* Things to do:
- 1) Name every pasta shape that the pasta post describes.
- 2) Print the stretch of the pasta post from "## Margi Cintrano" through "soups and childrens dishes.", word for word.

# Shape Up Your Pasta IQ



## Margi Cintrano (Jun 28, 2012)

Buonasera, Ladies and Gents, 

Though there are approximately 250 - 300 Pasta types commonly known, some exported and some no, and another 1,000 shapes prepared by Home Gourmets, Michelin Chefs and Cooks throughout Italia´s regions. Here is Part 1, my list beginning of 12 ... 

 Shape Up Your Pasta IQ - Part 1 - Beginning with 12 

1) cavatelli : this pasta looks like a small closed shell of about 20 mm. It is commonly used in soups, and childrens dishes. 

2) cannelloni : a large tubular shape pasta of 30 mm. to 100 mm. and / or a flat square sheet format. Uses: Stuffed Baked dishes. 

3) Abissina Rigate: a tiny shell shaped pasta of 35 mm.
Used in soups and childrens dishes.

* Source records:
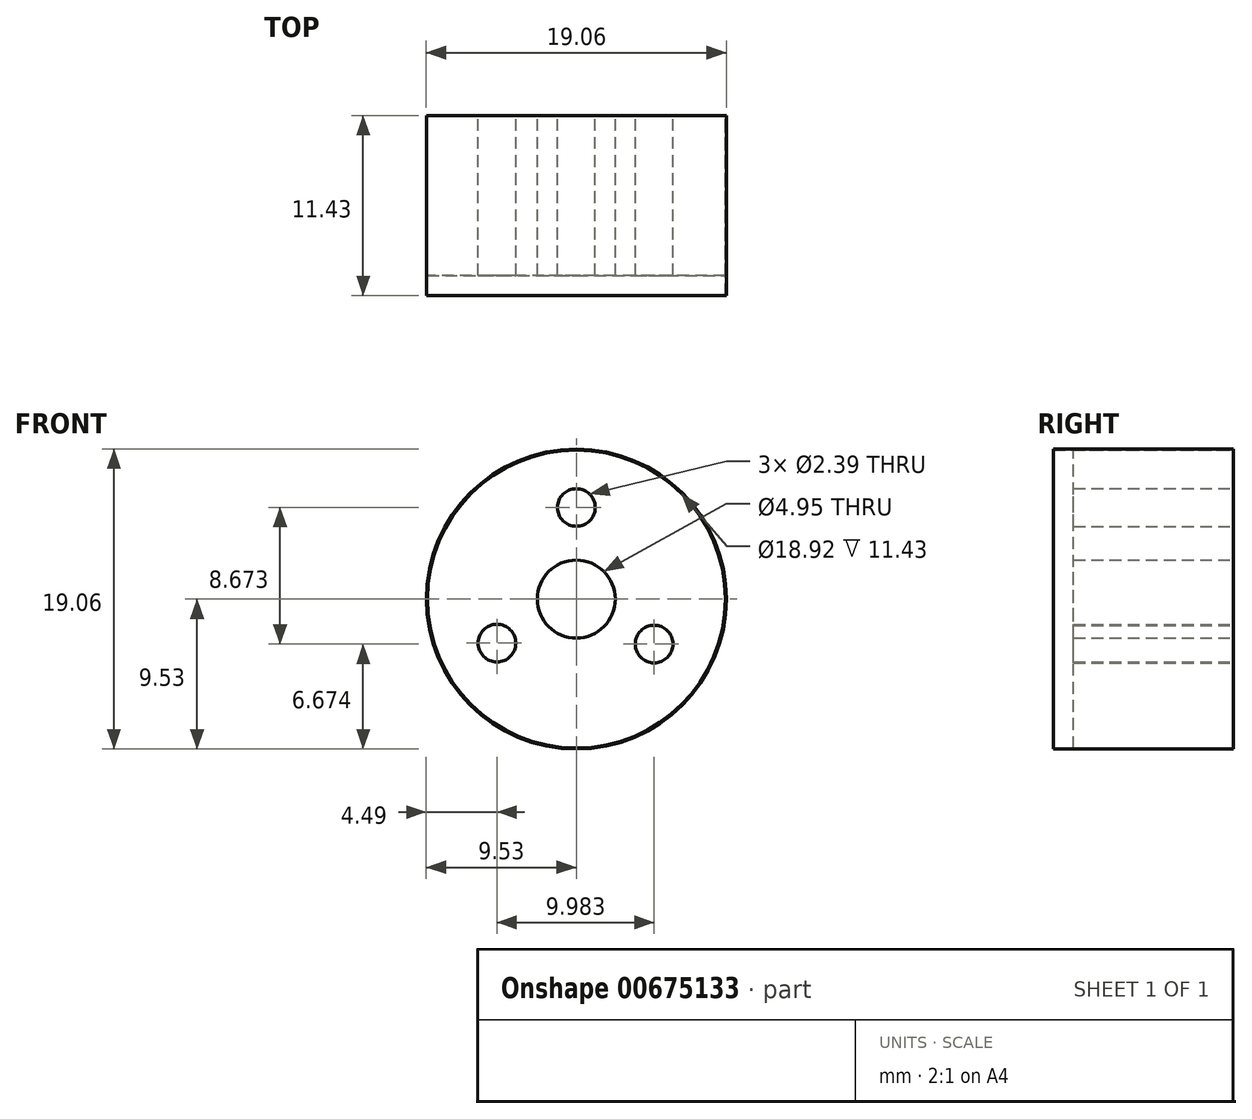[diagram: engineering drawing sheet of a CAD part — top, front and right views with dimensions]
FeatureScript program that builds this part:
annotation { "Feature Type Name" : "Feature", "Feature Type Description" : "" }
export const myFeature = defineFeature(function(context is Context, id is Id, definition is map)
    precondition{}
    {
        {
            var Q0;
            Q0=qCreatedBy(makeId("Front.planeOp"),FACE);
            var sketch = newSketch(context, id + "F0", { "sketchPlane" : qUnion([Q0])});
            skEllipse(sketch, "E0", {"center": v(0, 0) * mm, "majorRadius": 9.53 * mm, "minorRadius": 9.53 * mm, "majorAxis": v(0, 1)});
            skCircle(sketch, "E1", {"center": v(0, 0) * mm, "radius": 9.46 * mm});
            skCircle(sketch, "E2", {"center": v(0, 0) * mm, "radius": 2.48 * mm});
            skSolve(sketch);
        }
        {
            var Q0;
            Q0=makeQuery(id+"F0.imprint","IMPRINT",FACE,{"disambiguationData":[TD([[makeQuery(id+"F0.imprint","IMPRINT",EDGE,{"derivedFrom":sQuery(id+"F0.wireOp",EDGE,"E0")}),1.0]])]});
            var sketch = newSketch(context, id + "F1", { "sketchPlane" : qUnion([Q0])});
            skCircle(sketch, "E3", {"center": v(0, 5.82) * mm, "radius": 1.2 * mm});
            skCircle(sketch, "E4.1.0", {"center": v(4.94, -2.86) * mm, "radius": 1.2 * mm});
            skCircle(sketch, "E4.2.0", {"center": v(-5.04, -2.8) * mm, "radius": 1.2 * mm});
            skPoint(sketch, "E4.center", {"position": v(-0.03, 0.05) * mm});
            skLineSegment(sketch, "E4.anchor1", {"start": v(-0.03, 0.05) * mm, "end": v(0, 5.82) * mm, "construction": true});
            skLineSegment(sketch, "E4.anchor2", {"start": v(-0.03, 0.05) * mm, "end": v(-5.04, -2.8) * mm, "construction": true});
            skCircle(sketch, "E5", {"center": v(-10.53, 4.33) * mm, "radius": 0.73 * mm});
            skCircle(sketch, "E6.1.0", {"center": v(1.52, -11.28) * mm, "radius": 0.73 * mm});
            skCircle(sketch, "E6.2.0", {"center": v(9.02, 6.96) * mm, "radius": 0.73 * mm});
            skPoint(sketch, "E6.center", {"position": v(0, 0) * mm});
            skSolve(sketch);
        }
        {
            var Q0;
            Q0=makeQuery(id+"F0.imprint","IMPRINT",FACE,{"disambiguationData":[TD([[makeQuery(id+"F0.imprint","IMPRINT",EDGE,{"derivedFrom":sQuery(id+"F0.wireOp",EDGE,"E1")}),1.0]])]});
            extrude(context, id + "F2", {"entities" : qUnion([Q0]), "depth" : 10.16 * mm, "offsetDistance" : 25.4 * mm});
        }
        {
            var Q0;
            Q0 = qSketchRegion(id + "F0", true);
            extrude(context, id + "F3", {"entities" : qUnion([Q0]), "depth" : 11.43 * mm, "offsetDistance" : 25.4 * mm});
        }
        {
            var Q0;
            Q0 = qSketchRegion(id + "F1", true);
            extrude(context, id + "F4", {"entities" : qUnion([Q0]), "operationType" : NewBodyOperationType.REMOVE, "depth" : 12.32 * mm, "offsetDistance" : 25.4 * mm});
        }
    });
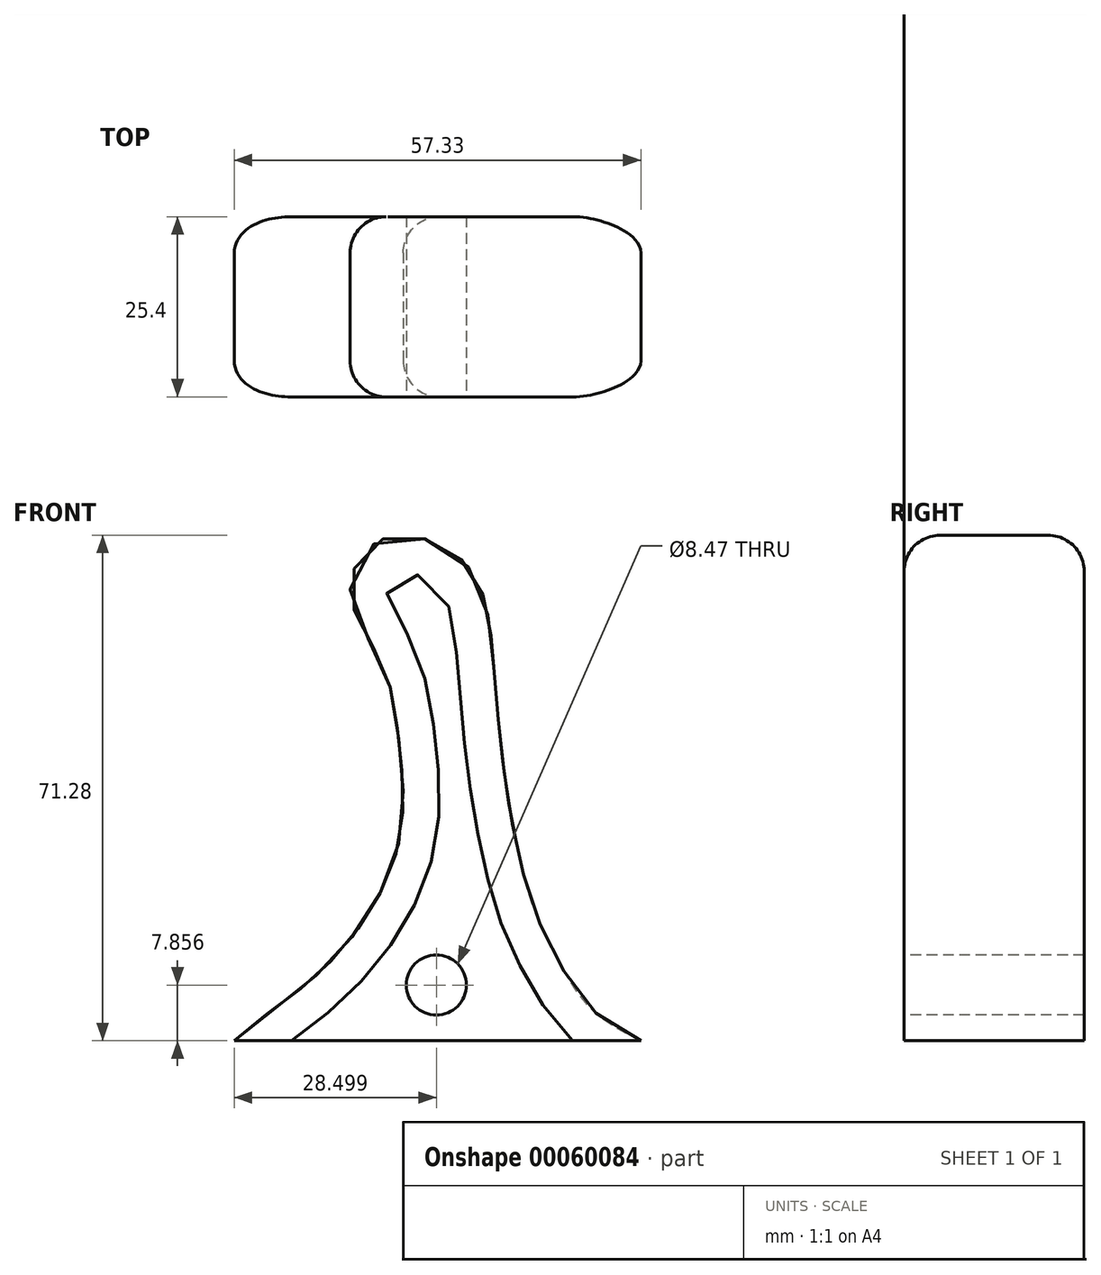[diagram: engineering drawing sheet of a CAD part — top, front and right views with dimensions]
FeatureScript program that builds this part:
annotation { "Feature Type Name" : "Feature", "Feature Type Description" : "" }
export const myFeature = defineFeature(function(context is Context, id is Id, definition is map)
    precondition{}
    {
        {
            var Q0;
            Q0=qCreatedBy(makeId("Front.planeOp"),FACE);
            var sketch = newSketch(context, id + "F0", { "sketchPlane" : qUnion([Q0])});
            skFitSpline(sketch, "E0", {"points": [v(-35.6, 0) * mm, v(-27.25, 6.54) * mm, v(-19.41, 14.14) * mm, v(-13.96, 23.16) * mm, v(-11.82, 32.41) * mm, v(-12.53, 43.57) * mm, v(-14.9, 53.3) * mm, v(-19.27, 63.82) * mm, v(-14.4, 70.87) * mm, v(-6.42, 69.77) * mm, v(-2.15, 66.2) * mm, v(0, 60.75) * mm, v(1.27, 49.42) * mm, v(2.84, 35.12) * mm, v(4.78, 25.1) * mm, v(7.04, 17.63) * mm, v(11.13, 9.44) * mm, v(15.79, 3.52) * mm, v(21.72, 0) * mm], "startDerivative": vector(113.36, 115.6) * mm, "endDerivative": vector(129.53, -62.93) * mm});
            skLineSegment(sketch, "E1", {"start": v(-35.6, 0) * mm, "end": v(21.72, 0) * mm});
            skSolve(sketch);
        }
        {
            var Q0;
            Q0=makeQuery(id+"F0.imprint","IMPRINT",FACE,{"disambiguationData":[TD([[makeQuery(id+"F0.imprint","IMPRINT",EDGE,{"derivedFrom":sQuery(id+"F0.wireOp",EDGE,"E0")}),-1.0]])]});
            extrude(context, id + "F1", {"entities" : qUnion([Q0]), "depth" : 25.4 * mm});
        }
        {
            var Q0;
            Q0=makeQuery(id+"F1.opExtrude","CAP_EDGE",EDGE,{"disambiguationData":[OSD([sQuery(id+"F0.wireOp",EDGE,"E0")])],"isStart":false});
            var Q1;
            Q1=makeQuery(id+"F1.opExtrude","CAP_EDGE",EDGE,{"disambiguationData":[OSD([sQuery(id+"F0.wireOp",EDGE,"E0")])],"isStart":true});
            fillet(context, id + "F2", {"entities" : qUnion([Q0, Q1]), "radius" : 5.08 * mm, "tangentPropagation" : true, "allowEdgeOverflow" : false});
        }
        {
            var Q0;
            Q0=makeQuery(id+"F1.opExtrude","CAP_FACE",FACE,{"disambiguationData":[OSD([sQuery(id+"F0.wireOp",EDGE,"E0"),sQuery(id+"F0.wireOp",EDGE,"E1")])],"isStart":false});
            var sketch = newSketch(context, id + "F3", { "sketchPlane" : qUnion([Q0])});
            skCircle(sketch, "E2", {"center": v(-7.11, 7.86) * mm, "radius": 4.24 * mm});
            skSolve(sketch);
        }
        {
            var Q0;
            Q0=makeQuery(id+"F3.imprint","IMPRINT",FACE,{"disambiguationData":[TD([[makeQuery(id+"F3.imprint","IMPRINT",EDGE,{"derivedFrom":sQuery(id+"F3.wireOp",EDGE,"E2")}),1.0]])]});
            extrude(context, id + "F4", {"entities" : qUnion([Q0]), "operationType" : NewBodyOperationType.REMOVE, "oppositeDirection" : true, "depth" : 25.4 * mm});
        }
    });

* The results:
- 1) cavatelli, cannelloni, Abissina Rigate

- 2)
## Margi Cintrano (Jun 28, 2012)

Buonasera, Ladies and Gents, 

Though there are approximately 250 - 300 Pasta types commonly known, some exported and some no, and another 1,000 shapes prepared by Home Gourmets, Michelin Chefs and Cooks throughout Italia´s regions. Here is Part 1, my list beginning of 12 ... 

 Shape Up Your Pasta IQ - Part 1 - Beginning with 12 

1) cavatelli : this pasta looks like a small closed shell of about 20 mm. It is commonly used in soups, and childrens dishes. 

2) cannelloni : a large tubular shape pasta of 30 mm. to 100 mm. and / or a flat square sheet format. Uses: Stuffed Baked dishes. 

3) Abissina Rigate: a tiny shell shaped pasta of 35 mm.
Used in soups and childrens dishes.